:: Work item ::
Find the lines in the records that carry the word "scene". Copy each one.

##########

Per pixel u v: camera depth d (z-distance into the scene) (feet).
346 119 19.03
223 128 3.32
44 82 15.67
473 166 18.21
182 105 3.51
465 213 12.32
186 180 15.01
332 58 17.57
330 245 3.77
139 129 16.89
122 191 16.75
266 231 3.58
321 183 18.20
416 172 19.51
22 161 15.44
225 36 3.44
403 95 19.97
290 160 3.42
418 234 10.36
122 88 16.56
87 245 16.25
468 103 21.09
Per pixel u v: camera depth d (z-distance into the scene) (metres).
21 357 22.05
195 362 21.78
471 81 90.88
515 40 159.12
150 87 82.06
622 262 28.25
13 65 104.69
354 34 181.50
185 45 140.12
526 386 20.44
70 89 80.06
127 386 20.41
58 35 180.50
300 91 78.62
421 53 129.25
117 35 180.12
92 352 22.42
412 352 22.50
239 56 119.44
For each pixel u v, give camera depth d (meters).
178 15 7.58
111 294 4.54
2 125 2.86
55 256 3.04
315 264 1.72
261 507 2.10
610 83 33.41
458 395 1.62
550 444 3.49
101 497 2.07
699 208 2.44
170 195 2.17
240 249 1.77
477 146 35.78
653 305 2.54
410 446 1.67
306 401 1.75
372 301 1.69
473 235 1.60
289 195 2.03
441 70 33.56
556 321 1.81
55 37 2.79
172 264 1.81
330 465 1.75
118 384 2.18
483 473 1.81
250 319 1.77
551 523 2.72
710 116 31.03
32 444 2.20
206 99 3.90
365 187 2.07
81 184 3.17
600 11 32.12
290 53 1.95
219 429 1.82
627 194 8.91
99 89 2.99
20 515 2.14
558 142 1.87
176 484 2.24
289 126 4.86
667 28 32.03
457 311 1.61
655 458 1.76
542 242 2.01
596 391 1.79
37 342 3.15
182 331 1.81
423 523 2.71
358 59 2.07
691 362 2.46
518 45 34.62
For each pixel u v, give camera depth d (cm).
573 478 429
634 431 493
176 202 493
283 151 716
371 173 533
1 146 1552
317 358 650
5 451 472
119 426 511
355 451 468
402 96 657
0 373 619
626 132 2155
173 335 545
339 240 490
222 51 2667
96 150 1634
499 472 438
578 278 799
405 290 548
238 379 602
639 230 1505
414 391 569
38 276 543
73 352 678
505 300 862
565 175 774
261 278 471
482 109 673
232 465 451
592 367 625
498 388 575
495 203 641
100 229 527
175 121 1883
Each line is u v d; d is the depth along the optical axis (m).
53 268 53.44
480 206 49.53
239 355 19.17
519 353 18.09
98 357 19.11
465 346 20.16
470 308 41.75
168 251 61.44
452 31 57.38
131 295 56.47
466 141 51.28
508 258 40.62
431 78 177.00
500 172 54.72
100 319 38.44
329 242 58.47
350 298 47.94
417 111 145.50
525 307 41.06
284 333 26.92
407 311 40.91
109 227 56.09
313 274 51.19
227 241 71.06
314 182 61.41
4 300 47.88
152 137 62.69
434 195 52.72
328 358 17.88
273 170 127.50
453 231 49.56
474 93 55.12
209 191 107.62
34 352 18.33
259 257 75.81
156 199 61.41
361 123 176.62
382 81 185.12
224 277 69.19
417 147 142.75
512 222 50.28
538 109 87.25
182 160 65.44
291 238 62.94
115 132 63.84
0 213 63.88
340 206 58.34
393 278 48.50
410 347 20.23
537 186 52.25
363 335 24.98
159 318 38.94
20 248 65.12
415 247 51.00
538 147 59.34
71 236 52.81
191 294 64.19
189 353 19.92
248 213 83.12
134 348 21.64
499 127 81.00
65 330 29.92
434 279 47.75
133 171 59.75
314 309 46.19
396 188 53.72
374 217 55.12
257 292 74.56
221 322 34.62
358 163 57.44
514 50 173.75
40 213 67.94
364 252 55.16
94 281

##########

:: Output below ::
Per pixel u v: camera depth d (z-distance into the scene) (feet).
Per pixel u v: camera depth d (z-distance into the scene) (metres).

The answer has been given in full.